Sprint 2 — Do what you do
This post is the second in a series about being an ML PM, that started here.
As a product manager you are all about relationships. You don’t actually manage anyone, unless you are the lead/head/director PM. But to do your daily tasks, you are an influencer, a listener, and interpreter.
As an experienced PM, you have already mastered this in
- the business space (selling your features up),
- the customer space (eliciting feedback) and
- in the Dev space (getting your stories in the sprint).
Now there is one more space: Data Science.
The last article really focused on the skills that I think you need to break into the ML PM space. There are a few reasons for having these skills, one of them is to be able to communicate. You can’t have a relationship with someone that you cannot communicate with. There will be a lot of back and forth.

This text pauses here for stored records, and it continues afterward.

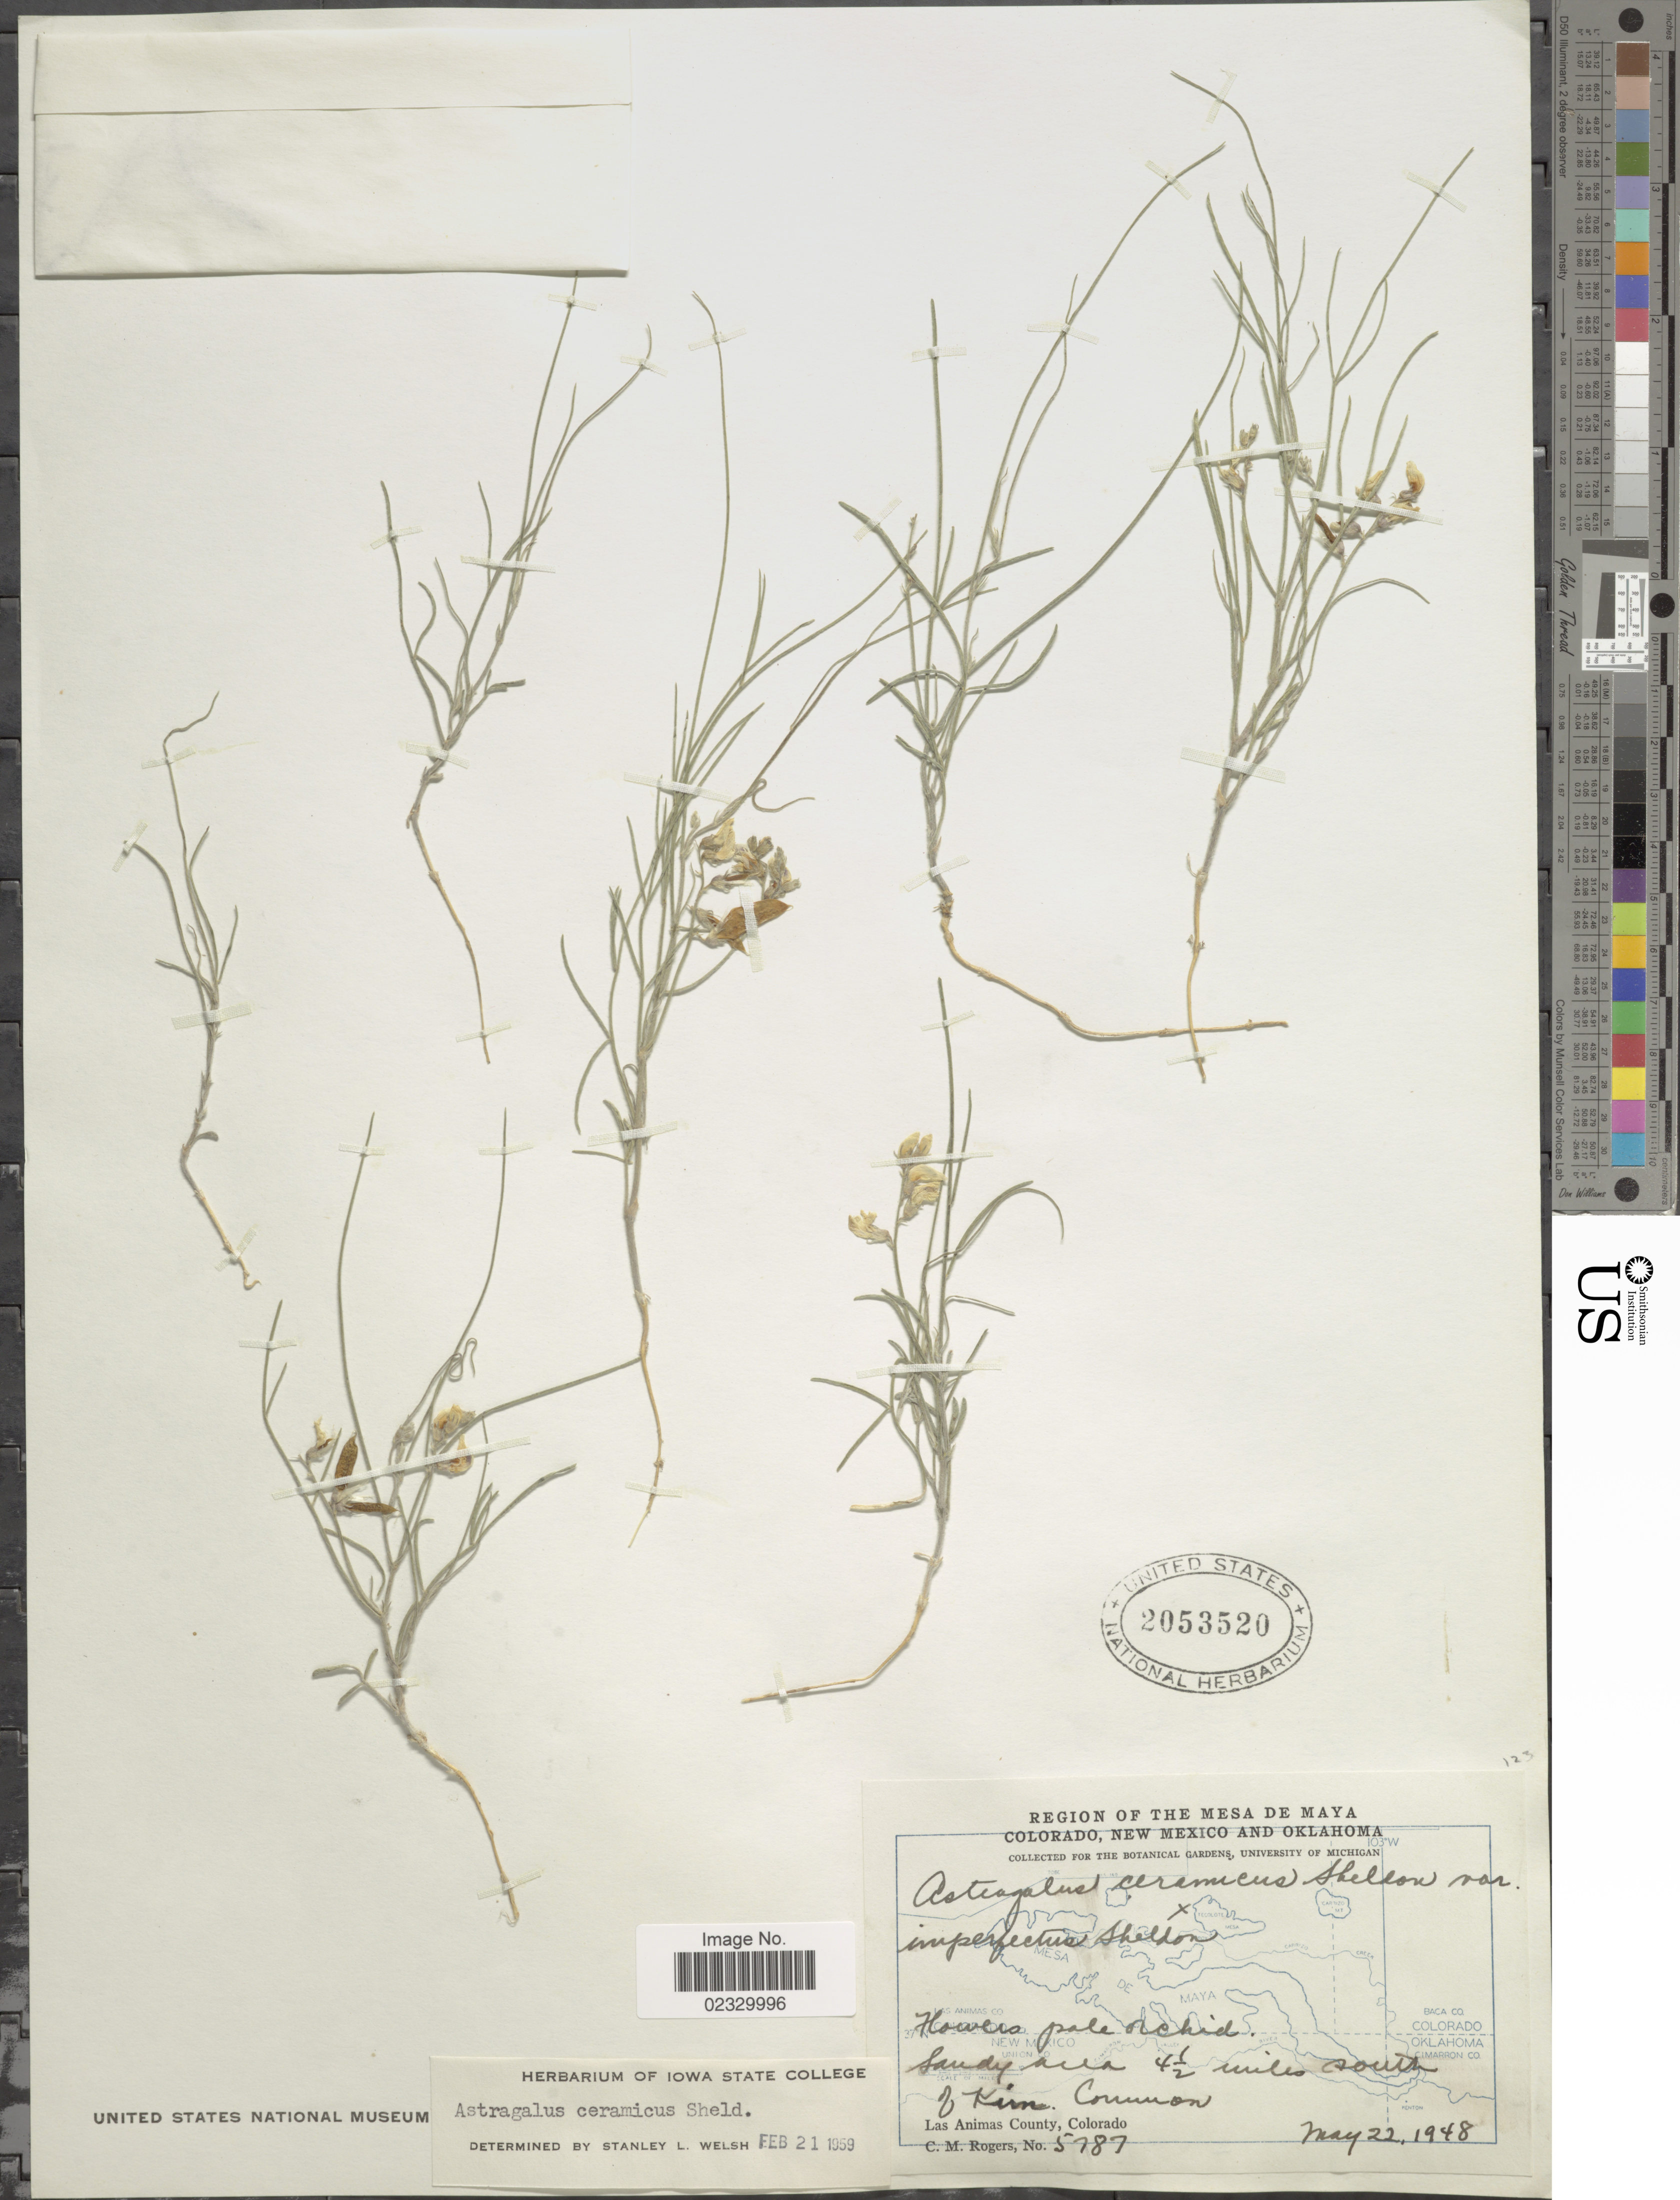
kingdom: Plantae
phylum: Tracheophyta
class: Magnoliopsida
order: Fabales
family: Fabaceae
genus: Astragalus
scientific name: Astragalus ceramicus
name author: E. Sheld.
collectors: C. M. Rogers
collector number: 5787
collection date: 1948-05-22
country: United States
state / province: Colorado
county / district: Las Animas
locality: Sandy area, 4 ½ miles south of Kim, Las Animas County.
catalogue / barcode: US 2053520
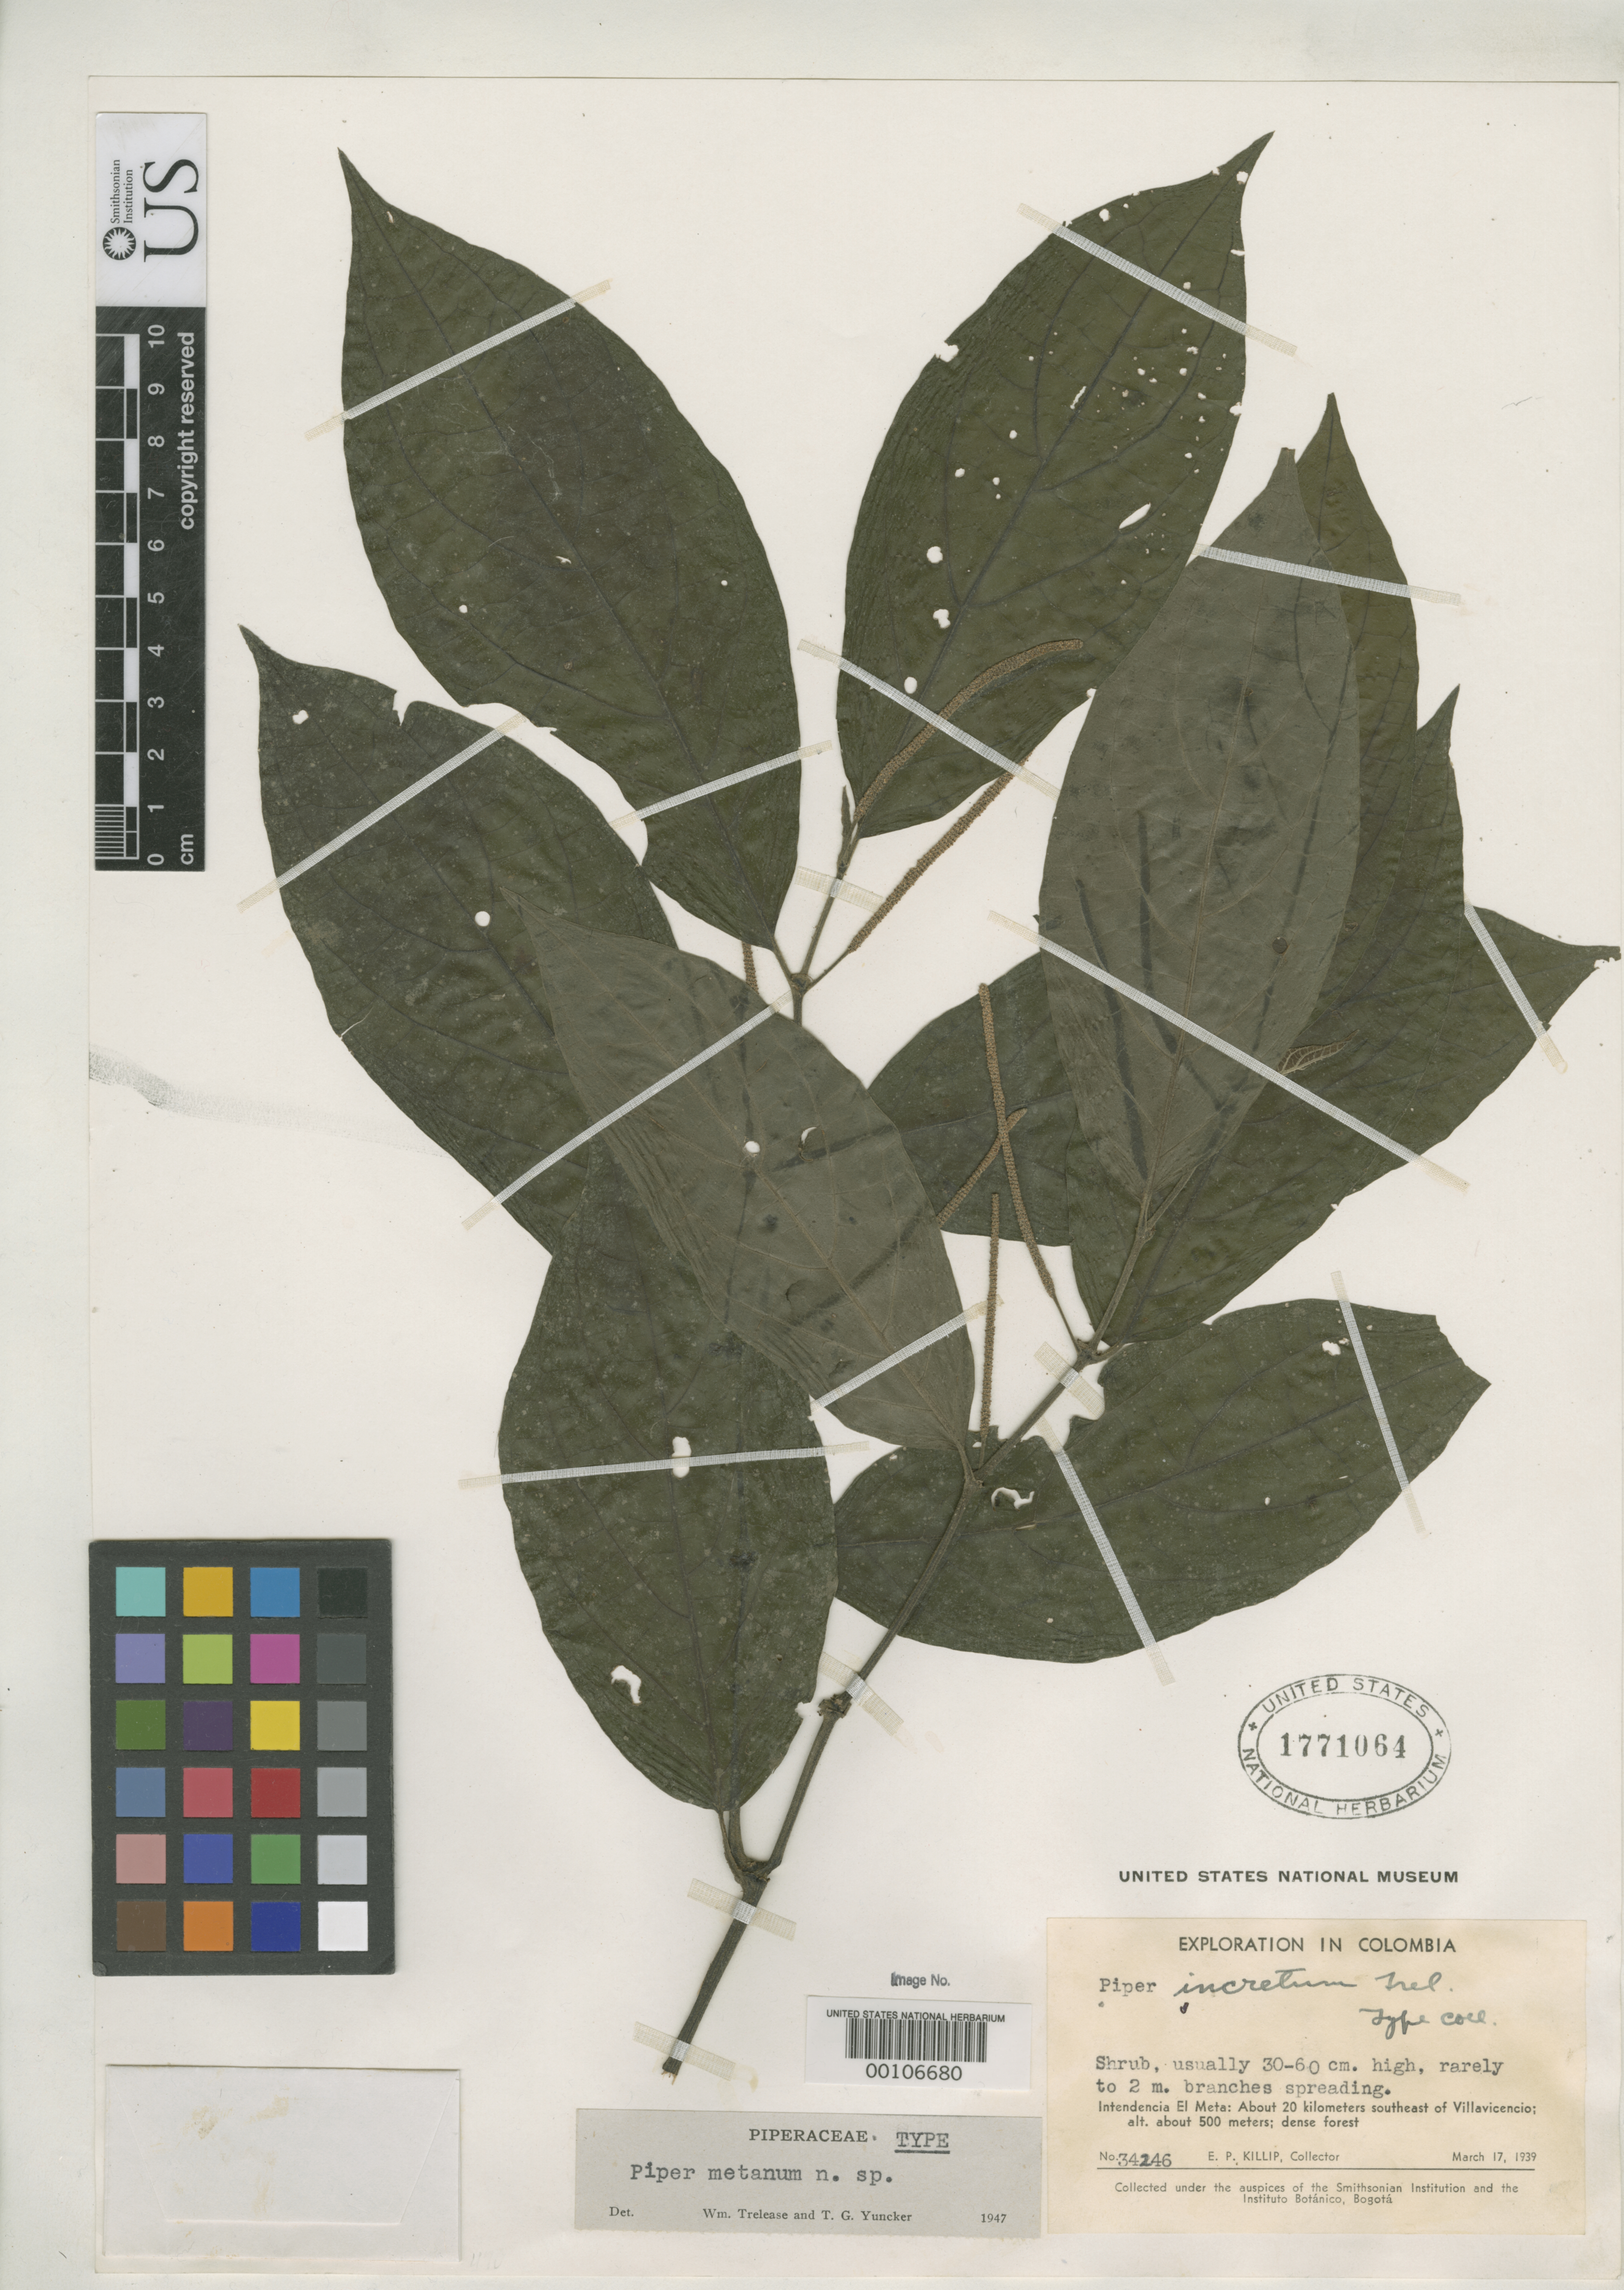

Example: The DS team have created a model or algorithm that works well but has very complex features that will be challenging to develop and even more challenging to QA. You are really concerned.
Your relationship with them is the only mechanism you have to convince them to simplify the design. Consider, they have put lots of time and effort into their solution and now you are asking them to change it because it does not productize well. This can be a difficult conversation.
This is where you leverage the skills that you have already honed. Use the same skills you use to handle all the other problems you solve.
- Understand the problem.
- Communicate it in a way that it is understandable.
- Listen.
- Be empathetic.
- Work together.
You will be very focused on the productization problem. The DS team will be focused on the problem they are tasked to solve. From the above example, as the ML PM you need to be sure that you understand the solution the DS team is presenting to you, Be careful that you are not assuming complexity, there may not be an issue scaling to production. The complex bit may be two lines in a common python library (so no problem) or 200 lines of a home grown algorithm (likely problem).